> Instructions:
A) In the Michael Linklater biography, turn the paragraph beginning "Linklater was born in Trenton" into a short bulleted list that keeps its main facts.
B) Pick up the Michael Linklater biography after its final sentence and continue it.

Michael Linklater (born September 25, 1982) is a Canadian basketball player. He plays for the Saskatchewan Rattlers. He is a Nehiyaw (Cree). Linklater is the recipient of the 2018 Tom Longboat Award, which recognizes  Aboriginal athletes "for their outstanding contributions to sport in Canada".

Early life 

Linklater was born in Trenton, New Jersey on September 25, 1982. He is a Nehiyaw (Cree) and a descendant of  the Thunderchild First Nation, located on Treaty 6 Territory. Linklater was raised by his great aunt Maria, and her husband, Walter, who became his legal guardians in Thunder Bay, Ontario. At age 10, both he and his guardians moved to Saskatoon. At 16, he legally changed his last name to Linklater, matching his legal guardians.  

Linklater learned how to play basketball in grade school. He attended an inner-city school and was exposed to alcohol and drug abuse from an early age in both his community and in his extended family. His birth mother struggled with drug and alcohol addiction, both of his grandparents died of alcoholism and his half-brother lost his life in his early 20s.   

His guardians created a spiritual and safe home environment and, from an early age, Linklater often participated in cultural ceremonies. At age 11, Linklater made a pact with himself to abstain from drugs and alcohol in order to challenge the stereotype that all indigenous peoples are alcoholics.

In elementary school, Linklater set three goals for himself: to play basketball for a post-secondary institution, to play basketball professionally and to play for Team Canada. He accomplished all three.

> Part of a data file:
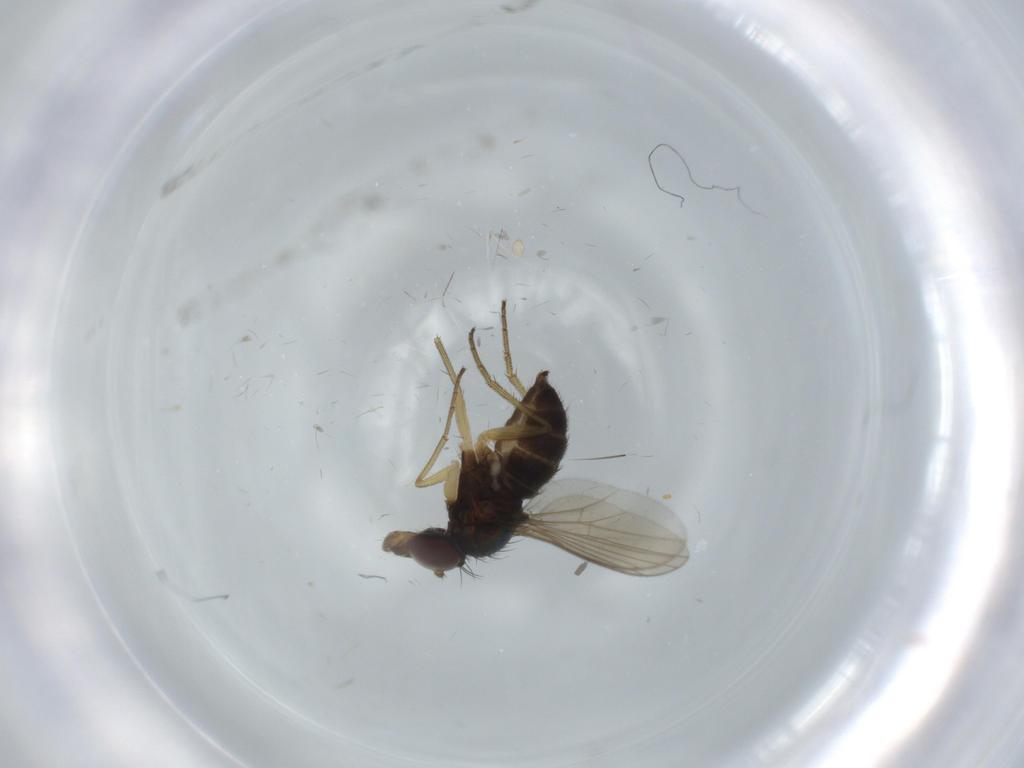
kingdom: Animalia
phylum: Arthropoda
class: Insecta
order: Diptera
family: Dolichopodidae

> Answers per task:
A)
- Born September 25, 1982, in Trenton, New Jersey
- Nehiyaw (Cree), descended from the Thunderchild First Nation on Treaty 6 Territory
- Raised in Thunder Bay, Ontario, by his great aunt Maria and her husband, Walter, who became his legal guardians
- Moved with them to Saskatoon at age 10
- At 16, legally changed his last name to Linklater to match theirs

B)
Linklater attended Mount Royal Collegiate. He won Athlete of the Year in grades 9 through 11, competed on both the track & field and the cross country teams, and captained both the football and basketball teams. After graduating from Mount Royal, he attended junior college at the United Tribes Technical College in Bismarck, North Dakota, where he played basketball.  

For his second year of post-secondary eligibility, Linklater moved back to Saskatoon to attend the University of Saskatchewan. Afterwards, he returned to take classes in the Nutrition program at Southern Alberta Institute of Technology (SAIT) in Calgary. After a year off due to an injury, Linklater transferred to Lakeland College in Lloydminster, Alberta, where he again played basketball. He finished his post-secondary playing career at the University of Saskatchewan where, in 2009-10, the basketball team won its only CanWest Conference Championship and Canadian Intercollegiate Sport (now USport) National Championship under his captaincy.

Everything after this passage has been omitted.